The battle for privacy implies metadata protections...

I feel lately that the whole discussion about end-to-end encryption and privacy implications are starting to miss the point.

Sure: e2ee is a requirement for privacy of communications (it's the most basic of all of them, actually). However, the next fight for your data lies not anymore on the content of your communications, but rather, on the context. Yes, I'm talking about metadata.

This shift was like the wars to liberate software - that is, code - from proprietary developers back in the 90s and early 2000s. Nowadays, whether the code for and application is open source or not is moot because almost everyone makes it open source. the real money is being made with the data said applications collect about you.

So encryption of content is a no-brainer, a basic requirement that everyone should be implementing as the default. But the next battlefield, our next area of concern, should be metadata. Developers and hackers should take care to make their appplications store as minimum data as possible from users, and to make metadata as hidden as possible.

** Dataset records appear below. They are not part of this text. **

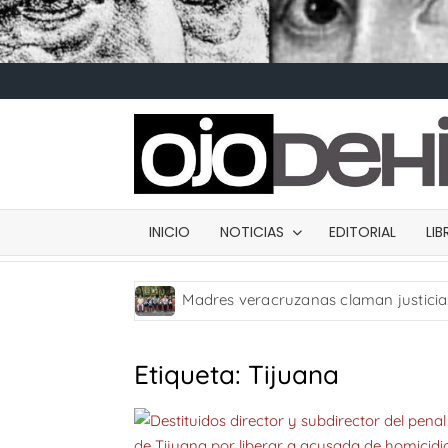
INICIO
NOTICIAS
EDITORIAL
LI
Madres veracruzanas claman justicia
Carta de presentación
Desde
Diputada Daylín García adquiere inmu
Etiqueta:
Tijuana
SWALTY 4.0
SWALTY 3.0
Comentarios sobre el arte de Elías 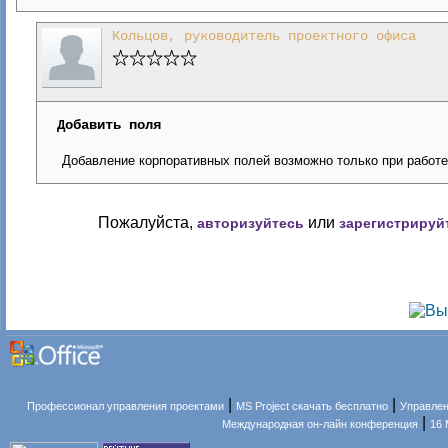
Кольцов, руководитель проектного офиса
Добавить поля
Добавление корпоративных полей возможно только при работе
Пожалуйста,
или
авторизуйтесь
зарегистрируй
|
|
Профессионал управления проектами
MS Project скачать бесплатно
Управлен
|
Международная он-лайн конференция
16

For now, only a few messengers do this as the default that I know of: the Briar Project, Session and the back-from-the-dead Ricochet. Every other messenger (yes, including Signal and XMPP) will have to implement workarounds to achieve this metadata anonymization, namely running them through Tor.

If we start thinking about metadata first (because, after all, it is practically the only thing that's worth collecting) and by default take actions to avoid it, questions such as the updating of the WhatsApp privacy policy in 2021 could become moot - there would be simply nothing interesting to collect.

What do you do to protect your privacy of metadata when communicating?